In the ROLL framework, resource settings are specified through the device_mapping parameter in YAML configuration files to determine which GPU devices each worker uses. This document will provide detailed instructions on how to configure resources, including colocated and disaggregated modes, multi-role resource configuration, and how worker counts are calculated.

GPU Resource Configuration

In ROLL, GPU resource settings are configured by specifying the device_mapping parameter for each worker in the YAML configuration file. This parameter is a string that can be parsed by Python's eval() function into a list, where the values in the list represent global logical GPU RANKs.

For example:

actor_train:
device_mapping: list(range(0,16))
actor_infer:
device_mapping: list(range(16,24))

In this example, the system requires a total of 24 GPUs, where actor_train is deployed on GPUs [0,16) and actor_infer is deployed on GPUs [16,24).

CPU Resource Configuration

For workers that only use CPU resources, simply configure the world_size parameter, and the system will automatically deploy the corresponding number of workers (ray.Actor) on CPU resources.

For example:

code_sandbox:
world_size: 8

Colocated and Disaggregated Modes

Colocated Mode

In colocated mode, multiple roles share the same GPU resources. This approach can improve resource utilization and reduce resource waste.

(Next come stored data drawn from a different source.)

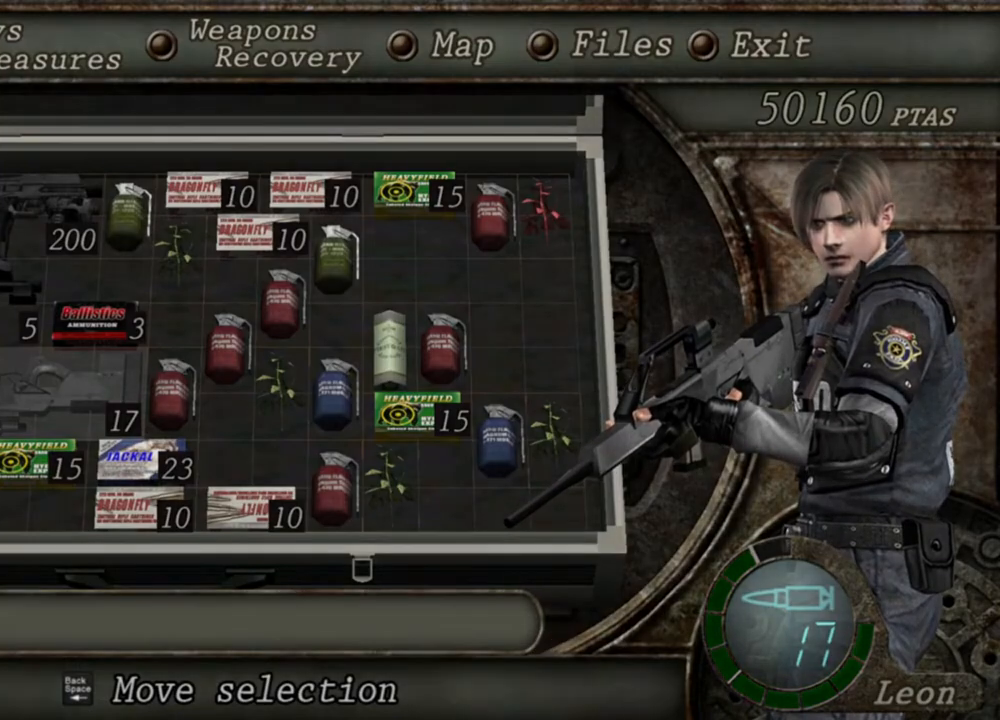
{"keys": [], "mouse": ["right"], "events": [[117, "tab", "up"]]}
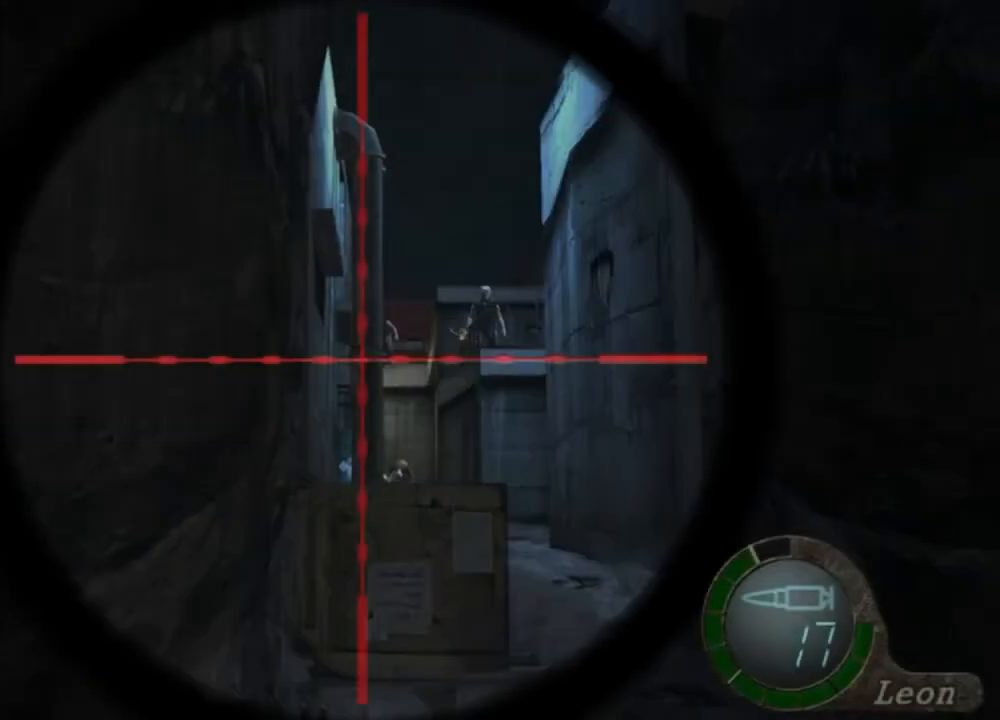
{"keys": [], "mouse": ["right"], "events": [[317, "tab", "down"], [450, "tab", "up"]]}
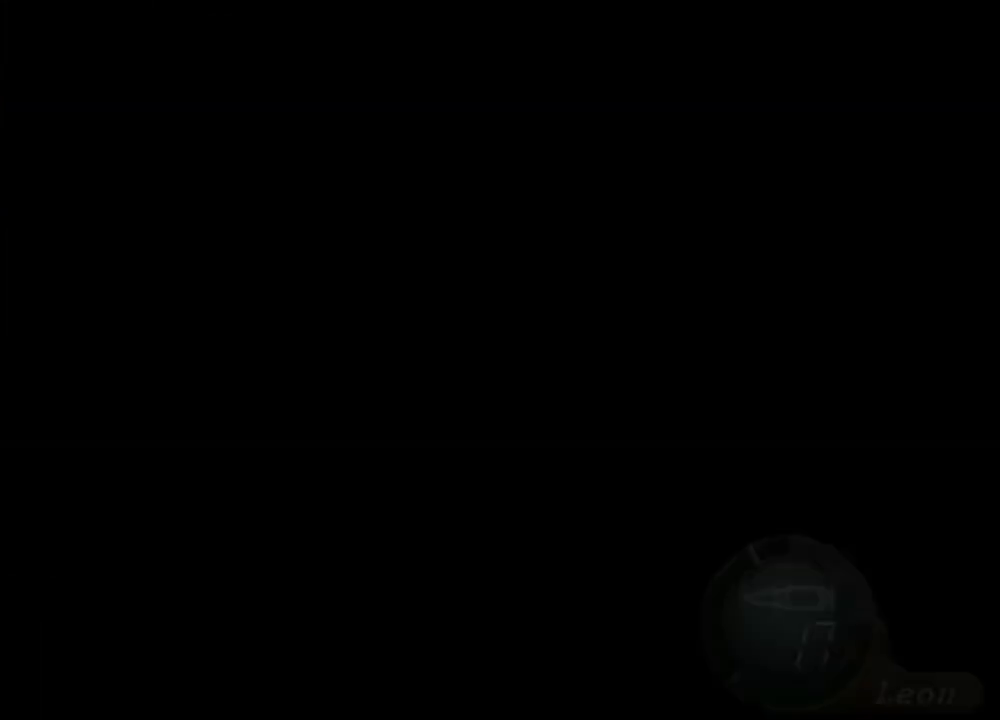
{"keys": [], "mouse": ["right"], "events": []}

For example, in examples/docs_examples/example_grpo.yaml:

actor_infer:
device_mapping: list(range(0,8)) # Shares GPUs [0,8) with actor_train, GPU time-division multiplexing
# ...
actor_train:
device_mapping: list(range(0,8))

Disaggregated Mode

In disaggregated mode, different roles use different GPU resources. This independent deployment approach is key to implementing asynchronous training. ROLL directly implements disaggregated deployment by setting different device_mapping for different workers.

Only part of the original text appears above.